For the second consecutive day, the U.S. Labor Department on Friday, October 14, appeared to give manufacturers some inflation data to worry about. The department reported that its seasonally adjusted Consumer Price Index (CPI) rose 1.2% in September, by far the largest increase in recent months. The day before, the department reported the price of goods the U.S. imports rose 2.3% in September, the biggest monthly gain in nearly 15 years.

However, in September the so-called core CPI, which strips out month-to-month price changes for food and fuel from the overall CPI, posted a rather a rather benign one-tenth percent increase.
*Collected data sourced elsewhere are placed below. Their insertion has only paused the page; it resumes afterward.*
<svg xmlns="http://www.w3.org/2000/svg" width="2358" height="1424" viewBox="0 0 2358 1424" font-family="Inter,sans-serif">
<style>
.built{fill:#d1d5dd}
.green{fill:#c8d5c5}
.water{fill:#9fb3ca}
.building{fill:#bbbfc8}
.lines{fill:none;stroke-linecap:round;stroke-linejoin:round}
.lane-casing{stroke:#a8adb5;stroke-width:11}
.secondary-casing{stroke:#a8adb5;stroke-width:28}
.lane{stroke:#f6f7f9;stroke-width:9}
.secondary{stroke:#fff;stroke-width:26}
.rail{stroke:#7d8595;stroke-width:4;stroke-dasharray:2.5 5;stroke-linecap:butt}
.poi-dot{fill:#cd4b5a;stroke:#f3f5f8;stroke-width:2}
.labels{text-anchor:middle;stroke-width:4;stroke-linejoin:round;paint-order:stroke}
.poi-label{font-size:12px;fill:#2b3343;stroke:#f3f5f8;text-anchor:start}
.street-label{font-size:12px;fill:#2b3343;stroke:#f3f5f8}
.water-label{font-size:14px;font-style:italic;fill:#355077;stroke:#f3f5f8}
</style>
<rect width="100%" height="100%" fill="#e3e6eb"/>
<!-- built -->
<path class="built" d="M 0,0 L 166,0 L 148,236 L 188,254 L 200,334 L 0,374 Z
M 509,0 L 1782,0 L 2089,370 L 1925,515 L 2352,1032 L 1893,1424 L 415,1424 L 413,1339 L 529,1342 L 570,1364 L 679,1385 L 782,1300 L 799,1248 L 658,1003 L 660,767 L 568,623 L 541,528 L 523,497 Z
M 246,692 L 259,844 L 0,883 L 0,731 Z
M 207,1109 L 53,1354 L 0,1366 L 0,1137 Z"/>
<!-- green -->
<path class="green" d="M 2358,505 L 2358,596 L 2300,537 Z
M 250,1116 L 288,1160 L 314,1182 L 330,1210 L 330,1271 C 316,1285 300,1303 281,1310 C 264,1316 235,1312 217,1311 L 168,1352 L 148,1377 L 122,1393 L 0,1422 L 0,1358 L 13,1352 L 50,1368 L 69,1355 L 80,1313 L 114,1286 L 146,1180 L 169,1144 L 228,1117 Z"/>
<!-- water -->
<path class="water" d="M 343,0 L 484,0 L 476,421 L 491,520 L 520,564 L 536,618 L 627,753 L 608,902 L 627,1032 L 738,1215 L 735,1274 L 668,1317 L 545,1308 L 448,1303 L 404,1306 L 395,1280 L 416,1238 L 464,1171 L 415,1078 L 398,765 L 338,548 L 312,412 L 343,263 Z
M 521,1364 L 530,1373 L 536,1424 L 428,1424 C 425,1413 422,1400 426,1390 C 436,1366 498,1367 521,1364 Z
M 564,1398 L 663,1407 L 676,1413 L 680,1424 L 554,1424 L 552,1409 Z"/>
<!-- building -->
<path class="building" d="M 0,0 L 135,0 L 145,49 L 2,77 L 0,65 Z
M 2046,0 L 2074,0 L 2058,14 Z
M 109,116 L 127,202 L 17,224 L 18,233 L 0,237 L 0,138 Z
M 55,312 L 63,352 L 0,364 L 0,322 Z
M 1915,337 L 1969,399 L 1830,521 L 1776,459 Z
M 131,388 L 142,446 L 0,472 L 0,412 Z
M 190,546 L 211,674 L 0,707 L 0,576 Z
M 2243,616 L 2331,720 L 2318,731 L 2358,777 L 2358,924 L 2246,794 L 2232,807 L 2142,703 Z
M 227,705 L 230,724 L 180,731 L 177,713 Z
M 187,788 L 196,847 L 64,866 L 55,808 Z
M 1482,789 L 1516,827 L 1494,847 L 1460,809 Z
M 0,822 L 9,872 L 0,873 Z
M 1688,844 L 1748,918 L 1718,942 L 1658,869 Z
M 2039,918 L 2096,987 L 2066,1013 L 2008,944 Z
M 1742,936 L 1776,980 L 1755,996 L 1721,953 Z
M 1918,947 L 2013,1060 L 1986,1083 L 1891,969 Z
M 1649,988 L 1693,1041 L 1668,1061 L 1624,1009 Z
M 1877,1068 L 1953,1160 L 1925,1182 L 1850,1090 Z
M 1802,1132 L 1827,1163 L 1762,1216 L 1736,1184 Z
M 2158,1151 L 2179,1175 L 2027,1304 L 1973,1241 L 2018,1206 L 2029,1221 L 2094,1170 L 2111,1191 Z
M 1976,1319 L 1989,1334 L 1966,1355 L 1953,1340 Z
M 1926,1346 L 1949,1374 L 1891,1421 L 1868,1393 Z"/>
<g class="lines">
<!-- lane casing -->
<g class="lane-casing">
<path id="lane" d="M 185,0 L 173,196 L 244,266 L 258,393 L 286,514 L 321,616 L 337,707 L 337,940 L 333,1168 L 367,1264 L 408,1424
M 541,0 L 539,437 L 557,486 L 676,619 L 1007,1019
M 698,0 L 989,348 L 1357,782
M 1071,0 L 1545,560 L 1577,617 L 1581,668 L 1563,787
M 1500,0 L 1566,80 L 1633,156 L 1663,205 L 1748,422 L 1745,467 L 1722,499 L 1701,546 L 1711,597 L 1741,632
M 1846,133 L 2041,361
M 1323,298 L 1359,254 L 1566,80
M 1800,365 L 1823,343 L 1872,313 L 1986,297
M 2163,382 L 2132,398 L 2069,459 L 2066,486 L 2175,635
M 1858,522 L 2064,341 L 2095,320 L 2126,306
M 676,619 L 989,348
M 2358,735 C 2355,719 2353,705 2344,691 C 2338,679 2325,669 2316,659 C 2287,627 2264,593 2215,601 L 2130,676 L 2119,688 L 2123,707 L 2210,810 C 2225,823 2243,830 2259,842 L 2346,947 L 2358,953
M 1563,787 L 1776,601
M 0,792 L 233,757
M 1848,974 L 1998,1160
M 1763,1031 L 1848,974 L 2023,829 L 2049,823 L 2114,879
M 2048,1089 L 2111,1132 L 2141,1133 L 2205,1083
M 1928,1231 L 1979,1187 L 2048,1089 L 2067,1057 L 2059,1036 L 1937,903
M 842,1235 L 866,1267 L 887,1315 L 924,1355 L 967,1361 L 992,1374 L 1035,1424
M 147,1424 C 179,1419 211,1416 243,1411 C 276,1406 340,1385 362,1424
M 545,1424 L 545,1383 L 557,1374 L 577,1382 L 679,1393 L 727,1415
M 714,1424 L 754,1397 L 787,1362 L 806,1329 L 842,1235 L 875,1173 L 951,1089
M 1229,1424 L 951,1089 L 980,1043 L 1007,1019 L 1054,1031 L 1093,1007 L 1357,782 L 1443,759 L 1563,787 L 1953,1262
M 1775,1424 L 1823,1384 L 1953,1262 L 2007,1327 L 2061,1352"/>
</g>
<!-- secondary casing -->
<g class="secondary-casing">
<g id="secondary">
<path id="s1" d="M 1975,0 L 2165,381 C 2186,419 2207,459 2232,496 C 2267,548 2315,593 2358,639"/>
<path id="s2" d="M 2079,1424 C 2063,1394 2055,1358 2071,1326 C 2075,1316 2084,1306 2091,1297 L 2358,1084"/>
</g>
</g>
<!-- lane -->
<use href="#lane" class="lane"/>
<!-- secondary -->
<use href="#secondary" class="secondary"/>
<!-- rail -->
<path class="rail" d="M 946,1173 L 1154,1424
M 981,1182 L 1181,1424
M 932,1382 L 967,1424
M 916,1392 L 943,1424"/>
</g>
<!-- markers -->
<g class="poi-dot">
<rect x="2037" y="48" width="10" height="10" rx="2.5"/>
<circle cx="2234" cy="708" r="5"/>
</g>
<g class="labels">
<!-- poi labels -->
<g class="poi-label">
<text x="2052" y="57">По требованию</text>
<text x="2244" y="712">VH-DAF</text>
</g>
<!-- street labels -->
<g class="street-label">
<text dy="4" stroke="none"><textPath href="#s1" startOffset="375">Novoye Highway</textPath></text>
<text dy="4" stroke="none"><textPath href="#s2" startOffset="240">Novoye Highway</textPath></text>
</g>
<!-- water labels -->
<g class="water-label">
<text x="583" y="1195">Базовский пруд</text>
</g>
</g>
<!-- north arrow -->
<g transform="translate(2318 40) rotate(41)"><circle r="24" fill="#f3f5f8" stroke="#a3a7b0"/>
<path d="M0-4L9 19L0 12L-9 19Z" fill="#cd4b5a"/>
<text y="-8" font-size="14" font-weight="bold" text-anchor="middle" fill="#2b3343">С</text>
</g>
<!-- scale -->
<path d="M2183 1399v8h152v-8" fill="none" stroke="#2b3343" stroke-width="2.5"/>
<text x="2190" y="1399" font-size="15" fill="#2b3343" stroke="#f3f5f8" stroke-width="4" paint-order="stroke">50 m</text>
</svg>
And that's the number Peter Morici, a professor at the University of Maryland's Smith School of Business, chose to focus on. "The modest increase in the core CPI indicates [Federal Reserve] concerns about inflation are misplaced," he said. "Coupled with slowing automobile and other retail sales, this cooling of core inflation indicates consumers are strapped, and further interest rate increases are no longer needed," he stated.

On October 14, the U.S. Commerce Department reported that retail sales in September rose just two-tenths of a percent to a seasonally adjusted $351.5 billion, half the percentage increase economists generally expected.